__Task prompt__
Since only the text is wanted, print every entry below exactly and omit the images.

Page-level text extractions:
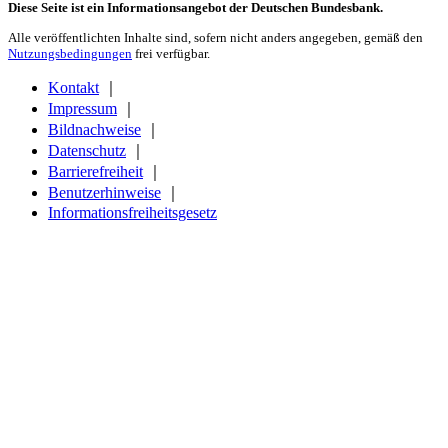
Diese Seite ist ein Informationsangebot der Deutschen Bundesbank.
Alle veröffentlichten Inhalte sind, sofern nicht anders angegeben, gemäß den
Nutzungsbedingungen
frei verfügbar.
Kontakt
｜
Impressum
｜
Bildnachweise
｜
Datenschutz
｜
Barrierefreiheit
｜
Benutzerhinweise
｜
Informationsfreiheitsgesetz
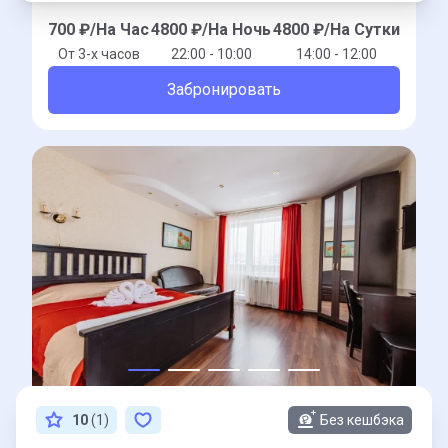
700
₽/На Час
4800
₽/На Ночь
4800
₽/На Сутки
От 3-x часов
22:00 - 10:00
14:00 - 12:00
Забронировать
10
(1)
Без кешбэка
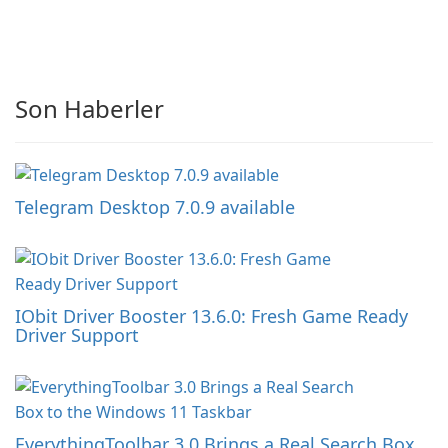
Son Haberler
Telegram Desktop 7.0.9 available
IObit Driver Booster 13.6.0: Fresh Game Ready
Driver Support
EverythingToolbar 3.0 Brings a Real Search Box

__Solved exercise__
Diese Seite ist ein Informationsangebot der Deutschen Bundesbank.
Alle veröffentlichten Inhalte sind, sofern nicht anders angegeben, gemäß den
Nutzungsbedingungen
frei verfügbar.
Kontakt
｜
Impressum
｜
Bildnachweise
｜
Datenschutz
｜
Barrierefreiheit
｜
Benutzerhinweise
｜
Informationsfreiheitsgesetz
700
₽/На Час
4800
₽/На Ночь
4800
₽/На Сутки
От 3-x часов
22:00 - 10:00
14:00 - 12:00
Забронировать
10
(1)
Без кешбэка
Son Haberler
Telegram Desktop 7.0.9 available
IObit Driver Booster 13.6.0: Fresh Game Ready
Driver Support
EverythingToolbar 3.0 Brings a Real Search Box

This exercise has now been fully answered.